Bidder will have to scan and OCR 15 german books containing novels and short stories. The 15 volumes comprise about 3.000 pages. All are typeset in Times or Antiqua 9pt or above. The enclosed example is an 1200dpi scan of a double page from two different volumes; this is the smallest type which has to be scanned. From the scans the german text has to be retrieved as plain text in ISO 8859-1 or UTF-8 encoding. Chapters, sub-headings, italic and bold text has to be marked with tags. End-of-line hyphens have to be deleted where applicable. Since the texts are from 18th and 19th century sources standard spell checking cannot be applied. Therefore a high OCR quality is crucial for the job.
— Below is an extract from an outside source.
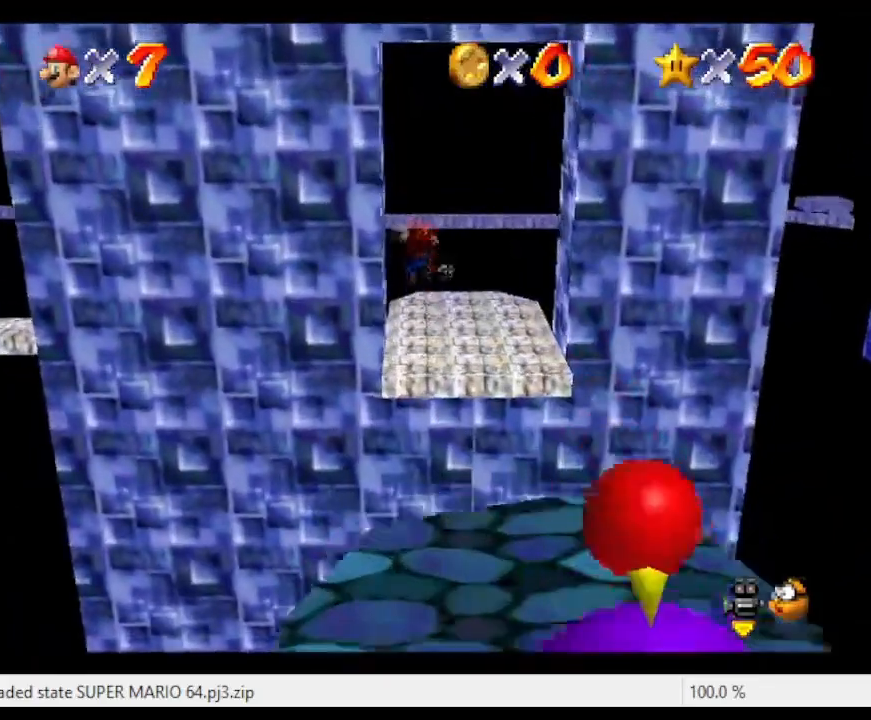
{"buttons": [], "left_stick": "center", "events": [[33, "left_stick", "center"], [100, "left_stick", "down"], [167, "C_LEFT", "down"], [300, "C_LEFT", "up"], [300, "left_stick", "right"], [367, "left_stick", "center"]]}
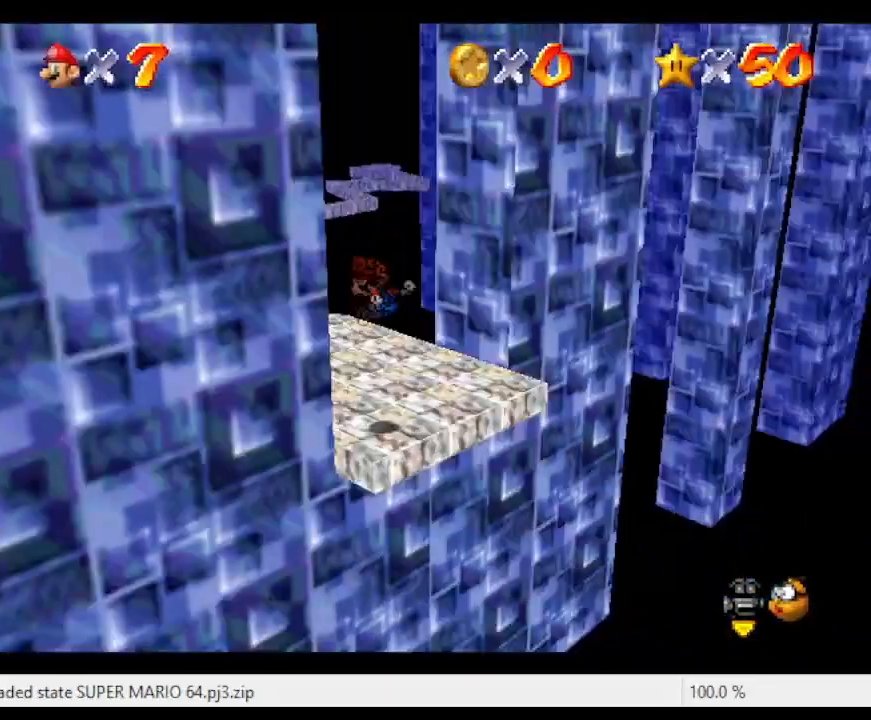
{"buttons": [], "left_stick": "up", "events": [[67, "C_LEFT", "down"], [200, "C_LEFT", "up"], [500, "left_stick", "up"]]}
The error rate of the resulting texts must be 1 error/10.000 characters or better. The material to be scanned will be delivered in 15 hardcover volumes 19x11 cm, each with 150 to 400 pages. The volumes may be cut for better and/or automated (flatbed) scanning, but the loose pages have to be returned completely and in original order after the job. The job will start with one of the 15 volumes as a test. After delivery and a positive quality test the other volumes will be sent to the bidder. Please quote your price for the complete set of 15 volumes with 3.000 pages and also state a price per page for optional additional volumes.
## Deliverables
1) A digital plain-text version of the scanned volumes with tagged font formats. Must be delivered via e-mail ASAP and CD/DVD. 2) The original hardcover books (which may have been cut for easier scanning). 3) All scanned pages as graphics files with one page or double page per file. Pages must be organizend in folders with the book's titles and their file names must be the page numbers (3 digits, leading zeroes). File format must be a lossless compression format (e.g. GIF or lossless JPG). Scanned files must be delivered via CD/DVD.
## Platform
Character set: ISO-8859-1 or UTF-8.